Work request:
Work out how many lines in the listing below carry the word "Rendered". Give that number alone.

Source records:
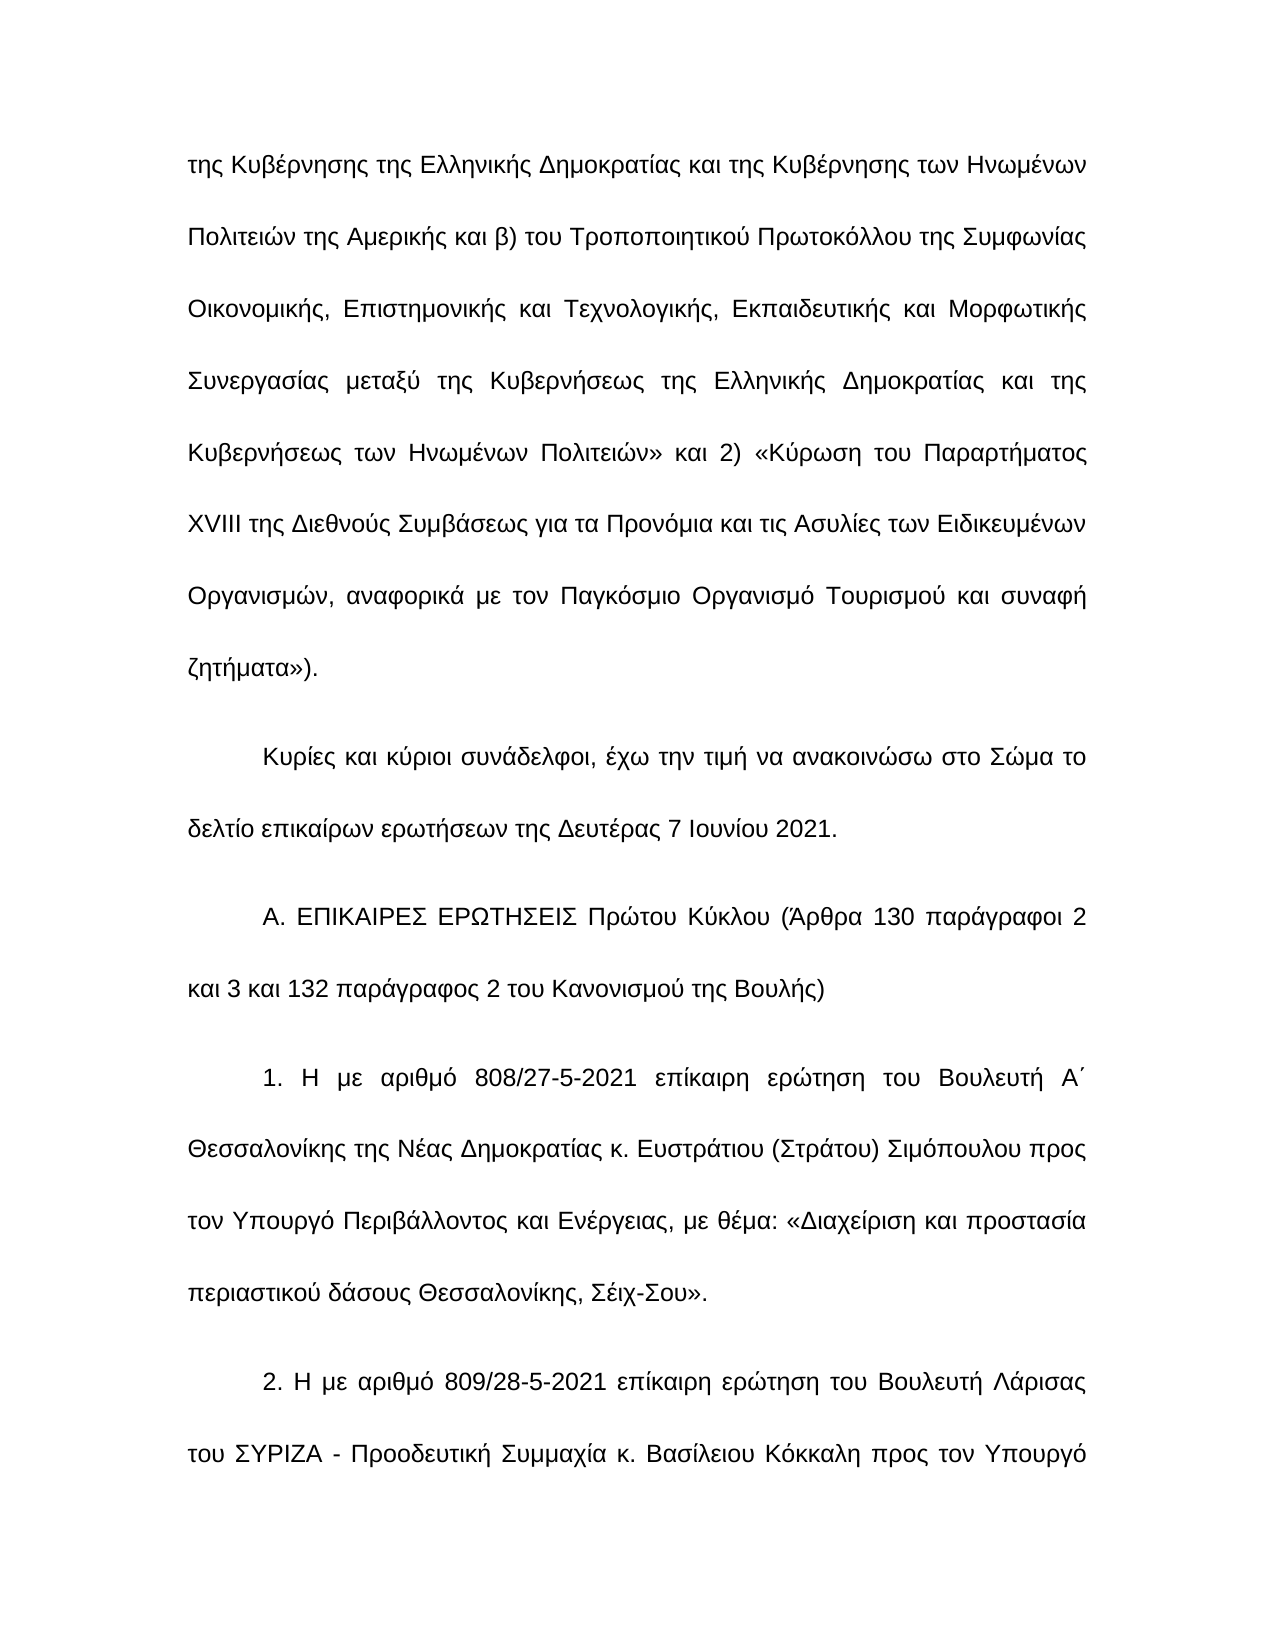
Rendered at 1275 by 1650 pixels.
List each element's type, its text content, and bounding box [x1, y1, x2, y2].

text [187, 1367, 1087, 1467]
text Α. ΕΠΙΚΑΙΡΕΣ ΕΡΩΤΗΣΕΙΣ Πρώτου Κύκλου (Άρθρα 130 παράγραφοι 2 και 3 και 132 παράγραφος 2 του Κανονισμού της Βουλής) [187, 902, 1087, 1003]
text Κυρίες και κύριοι συνάδελφοι, έχω την τιμή να ανακοινώσω στο Σώμα το δελτίο επικαίρων ερωτήσεων της Δευτέρας 7 Ιουνίου 2021. [187, 742, 1087, 842]
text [187, 150, 1087, 682]
text 1. Η με αριθμό 808/27-5-2021 επίκαιρη ερώτηση του Βουλευτή Α΄ Θεσσαλονίκης της Νέας Δημοκρατίας κ. Ευστράτιου (Στράτου) Σιμόπουλου προς τον Υπουργό Περιβάλλοντος και Ενέργειας, με θέμα: «Διαχείριση και προστασία περιαστικού δάσους Θεσσαλονίκης, Σέιχ-Σου». [187, 1062, 1087, 1307]
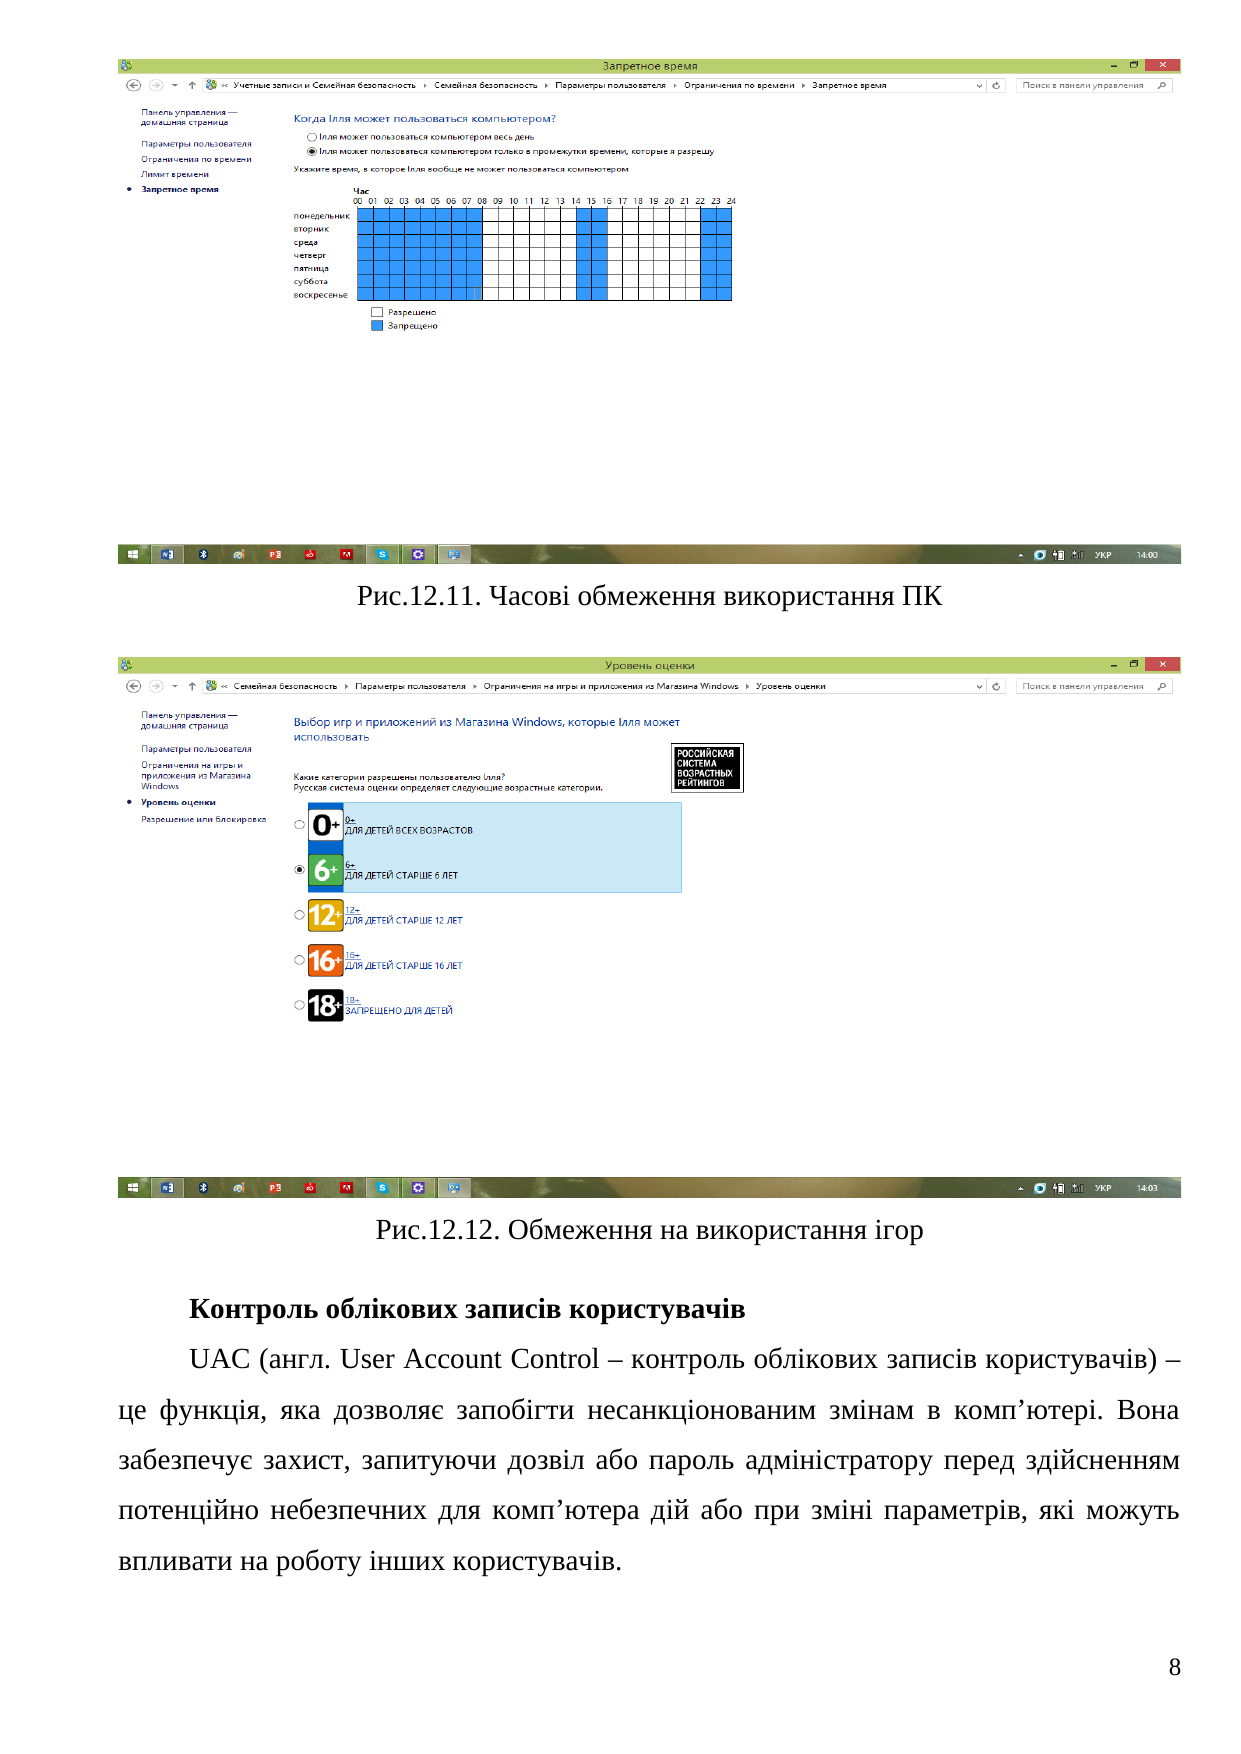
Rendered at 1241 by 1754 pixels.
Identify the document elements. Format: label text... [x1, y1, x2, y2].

text Контроль облікових записів користувачів [118, 1291, 1181, 1325]
text Рис.12.11. Часові обмеження використання ПК [118, 578, 1181, 612]
text Рис.12.12. Обмеження на використання ігор [118, 1212, 1181, 1246]
picture [118, 657, 1182, 1198]
picture [118, 59, 1182, 564]
text UAC (англ. User Account Control – контроль облікових записів користувачів) – це функція, яка дозволяє запобігти несанкціонованим змінам в комп’ютері. Вона забезпечує захист, запитуючи дозвіл або пароль адміністратору перед здійсненням потенційно небезпечних для комп’ютера дій або при зміні параметрів, які можуть впливати на роботу інших користувачів. [118, 1342, 1181, 1576]
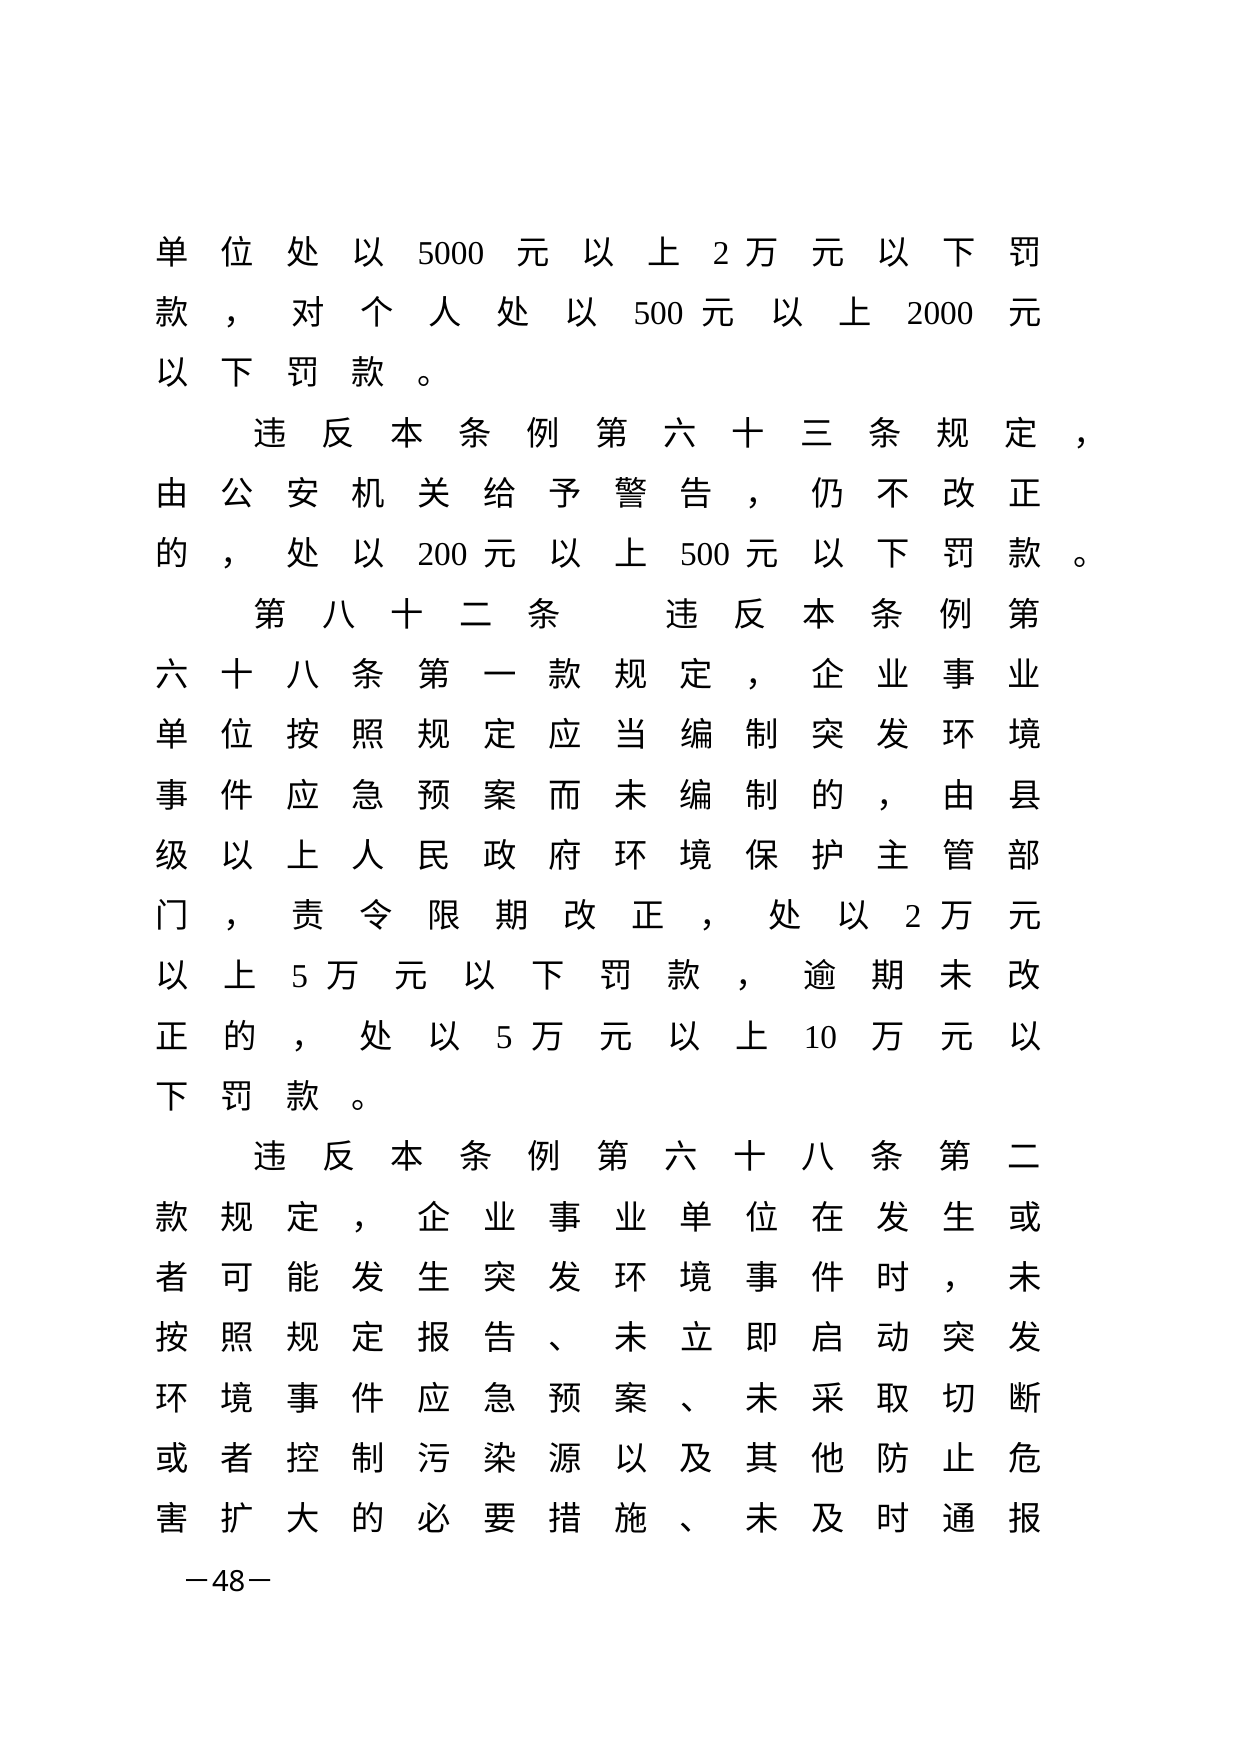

Output:
2